How to Use Chaos in Your Thinking
In practice, it’s not possible to cleanly separate which systems are chaotic and which are merely poorly understood. However, it’s still useful to understand the existence of these two different sources of randomness.
When approaching any problem in life where outcomes are highly divergent, there’s always two possible mistakes that can be made.
The first is to overestimate the possibility of knowledge. By assuming that the system can be understood, but it is actually dominated by chaos, you may be gambling more than you realize. People who make this mistake may be convinced they’ve found the secret of success, but they’re really fooling themselves.
(Comic by XKCD )
The second error is to overestimate the role of chaos. By assuming that the system is inherently unpredictable, you may forego the possibility of mastery.
In my own life, I’ve seen this error with people new to blogging. Many people believe the field is inherently chaotic, depending on “going viral” and getting a lucky bit of publicity. The truth, however, is far more mundane. Most new bloggers I’ve met have obviously different levels of quality, consistency and work-ethic, which leads predictably to different outcomes, given enough time. Blogging success may be both rare and difficult, but I believe it’s less chaotic than many pundits would suggest.
Calibrating Between Assumptions of Chaos and Ignorance
One of my goals is to try to calibrate my expectations of chaos versus ignorance in different domains. Is my failure to predict because of inherent unpredictability or a lack of understanding?
This is difficult to do, but I’ve found there’s a few heuristics that can make the process easier:
- Theoretical justifications. I bias towards believing success in picking individual stocks is mostly chaos. I say this, not out of any first-hand experience, but because the efficient market hypothesis strikes me as being a reasonable theory. As such, I’m not interested in learning the skill of picking stocks, and have opted to invest in index funds instead.

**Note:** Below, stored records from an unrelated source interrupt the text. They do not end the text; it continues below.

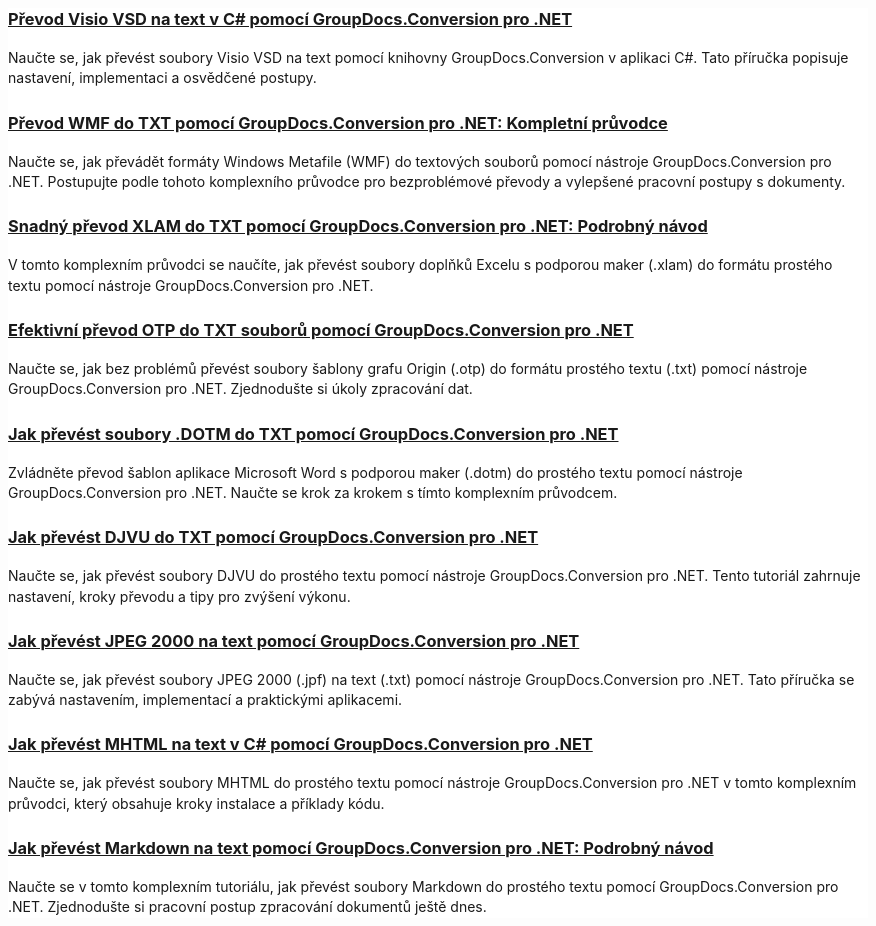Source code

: ### [Převod Visio VSD na text v C# pomocí GroupDocs.Conversion pro .NET](./convert-visio-files-to-text-groupdocs-conversion-csharp/)
Naučte se, jak převést soubory Visio VSD na text pomocí knihovny GroupDocs.Conversion v aplikaci C#. Tato příručka popisuje nastavení, implementaci a osvědčené postupy.

### [Převod WMF do TXT pomocí GroupDocs.Conversion pro .NET: Kompletní průvodce](./wmf-to-txt-conversion-groupdocs-dotnet/)
Naučte se, jak převádět formáty Windows Metafile (WMF) do textových souborů pomocí nástroje GroupDocs.Conversion pro .NET. Postupujte podle tohoto komplexního průvodce pro bezproblémové převody a vylepšené pracovní postupy s dokumenty.

### [Snadný převod XLAM do TXT pomocí GroupDocs.Conversion pro .NET: Podrobný návod](./convert-xlam-to-txt-groupdocs-net/)
V tomto komplexním průvodci se naučíte, jak převést soubory doplňků Excelu s podporou maker (.xlam) do formátu prostého textu pomocí nástroje GroupDocs.Conversion pro .NET.

### [Efektivní převod OTP do TXT souborů pomocí GroupDocs.Conversion pro .NET](./groupdocs-conversion-convert-otp-txt-net/)
Naučte se, jak bez problémů převést soubory šablony grafu Origin (.otp) do formátu prostého textu (.txt) pomocí nástroje GroupDocs.Conversion pro .NET. Zjednodušte si úkoly zpracování dat.

### [Jak převést soubory .DOTM do TXT pomocí GroupDocs.Conversion pro .NET](./convert-dotm-txt-groupdocs-conversion-net/)
Zvládněte převod šablon aplikace Microsoft Word s podporou maker (.dotm) do prostého textu pomocí nástroje GroupDocs.Conversion pro .NET. Naučte se krok za krokem s tímto komplexním průvodcem.

### [Jak převést DJVU do TXT pomocí GroupDocs.Conversion pro .NET](./convert-djvu-to-txt-groupdocs-net/)
Naučte se, jak převést soubory DJVU do prostého textu pomocí nástroje GroupDocs.Conversion pro .NET. Tento tutoriál zahrnuje nastavení, kroky převodu a tipy pro zvýšení výkonu.

### [Jak převést JPEG 2000 na text pomocí GroupDocs.Conversion pro .NET](./convert-jpeg-2000-to-text-groupdocs-conversion-dotnet/)
Naučte se, jak převést soubory JPEG 2000 (.jpf) na text (.txt) pomocí nástroje GroupDocs.Conversion pro .NET. Tato příručka se zabývá nastavením, implementací a praktickými aplikacemi.

### [Jak převést MHTML na text v C# pomocí GroupDocs.Conversion pro .NET](./convert-mhtml-text-groupdocs-dotnet/)
Naučte se, jak převést soubory MHTML do prostého textu pomocí nástroje GroupDocs.Conversion pro .NET v tomto komplexním průvodci, který obsahuje kroky instalace a příklady kódu.

### [Jak převést Markdown na text pomocí GroupDocs.Conversion pro .NET: Podrobný návod](./convert-markdown-to-text-groupdocs-net/)
Naučte se v tomto komplexním tutoriálu, jak převést soubory Markdown do prostého textu pomocí GroupDocs.Conversion pro .NET. Zjednodušte si pracovní postup zpracování dokumentů ještě dnes.
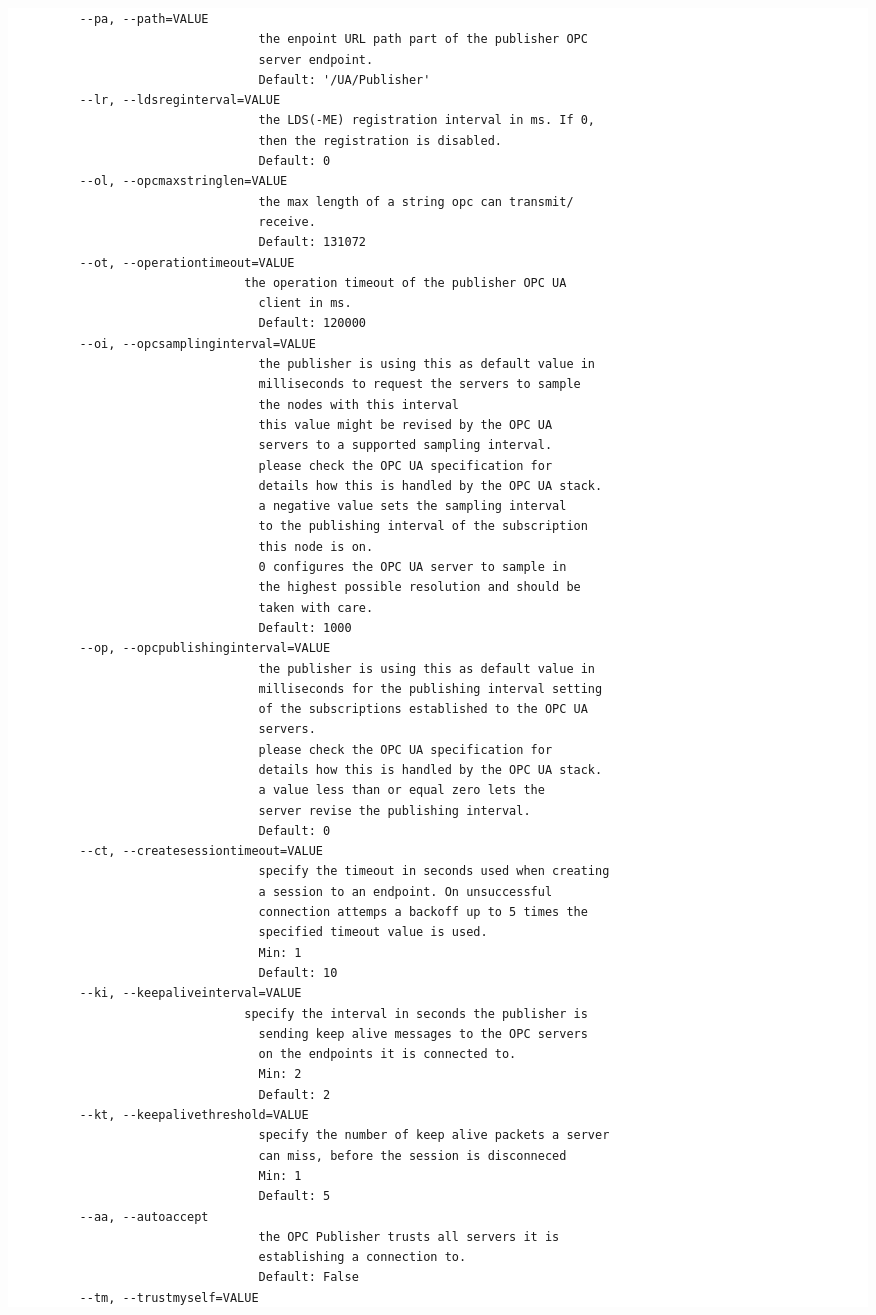               --pa, --path=VALUE
                                       the enpoint URL path part of the publisher OPC
                                       server endpoint.
                                       Default: '/UA/Publisher'
              --lr, --ldsreginterval=VALUE
                                       the LDS(-ME) registration interval in ms. If 0,
                                       then the registration is disabled.
                                       Default: 0
              --ol, --opcmaxstringlen=VALUE
                                       the max length of a string opc can transmit/
                                       receive.
                                       Default: 131072
              --ot, --operationtimeout=VALUE
                                     the operation timeout of the publisher OPC UA
                                       client in ms.
                                       Default: 120000
              --oi, --opcsamplinginterval=VALUE
                                       the publisher is using this as default value in
                                       milliseconds to request the servers to sample
                                       the nodes with this interval
                                       this value might be revised by the OPC UA
                                       servers to a supported sampling interval.
                                       please check the OPC UA specification for
                                       details how this is handled by the OPC UA stack.
                                       a negative value sets the sampling interval
                                       to the publishing interval of the subscription
                                       this node is on.
                                       0 configures the OPC UA server to sample in
                                       the highest possible resolution and should be
                                       taken with care.
                                       Default: 1000
              --op, --opcpublishinginterval=VALUE
                                       the publisher is using this as default value in
                                       milliseconds for the publishing interval setting
                                       of the subscriptions established to the OPC UA
                                       servers.
                                       please check the OPC UA specification for
                                       details how this is handled by the OPC UA stack.
                                       a value less than or equal zero lets the
                                       server revise the publishing interval.
                                       Default: 0
              --ct, --createsessiontimeout=VALUE
                                       specify the timeout in seconds used when creating
                                       a session to an endpoint. On unsuccessful
                                       connection attemps a backoff up to 5 times the
                                       specified timeout value is used.
                                       Min: 1
                                       Default: 10
              --ki, --keepaliveinterval=VALUE
                                     specify the interval in seconds the publisher is
                                       sending keep alive messages to the OPC servers
                                       on the endpoints it is connected to.
                                       Min: 2
                                       Default: 2
              --kt, --keepalivethreshold=VALUE
                                       specify the number of keep alive packets a server
                                       can miss, before the session is disconneced
                                       Min: 1
                                       Default: 5
              --aa, --autoaccept
                                       the OPC Publisher trusts all servers it is
                                       establishing a connection to.
                                       Default: False
              --tm, --trustmyself=VALUE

- Existence of expertise. Look at the predictions of the best people. How often are they correct? If even the best don’t predict well, that doesn’t bode well for me. However, if successful predictions are common, it might demonstrate that there’s an understanding that exists which I don’t possess.

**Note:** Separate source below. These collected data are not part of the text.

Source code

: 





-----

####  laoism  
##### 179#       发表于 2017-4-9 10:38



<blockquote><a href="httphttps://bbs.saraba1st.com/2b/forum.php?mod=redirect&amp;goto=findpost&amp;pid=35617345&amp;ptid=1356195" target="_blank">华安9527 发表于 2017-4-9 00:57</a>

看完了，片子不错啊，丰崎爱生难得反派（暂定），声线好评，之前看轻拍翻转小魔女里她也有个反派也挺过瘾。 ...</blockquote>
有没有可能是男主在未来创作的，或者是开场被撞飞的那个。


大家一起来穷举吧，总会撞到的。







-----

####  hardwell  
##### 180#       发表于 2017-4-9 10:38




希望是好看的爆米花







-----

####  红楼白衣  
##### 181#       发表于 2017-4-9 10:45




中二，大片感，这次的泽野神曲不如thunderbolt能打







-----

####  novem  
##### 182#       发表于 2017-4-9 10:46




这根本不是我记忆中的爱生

- Diminishing randomness. Another heuristic is to see how your experience of randomness is decreasing over time. If I’ve gone from 0/10 to 2/10 on a level of mastery from newbie to expert, and my ease at predicting success has gone up substantially, I’m more inclined to believe this trend will continue.
Randomness, whether from ignorance or chaos, is not ultimately avoidable. But by better calibrating your understanding between the two, you can see where investments in learning more are worthwhile and where it is probably a waste of time.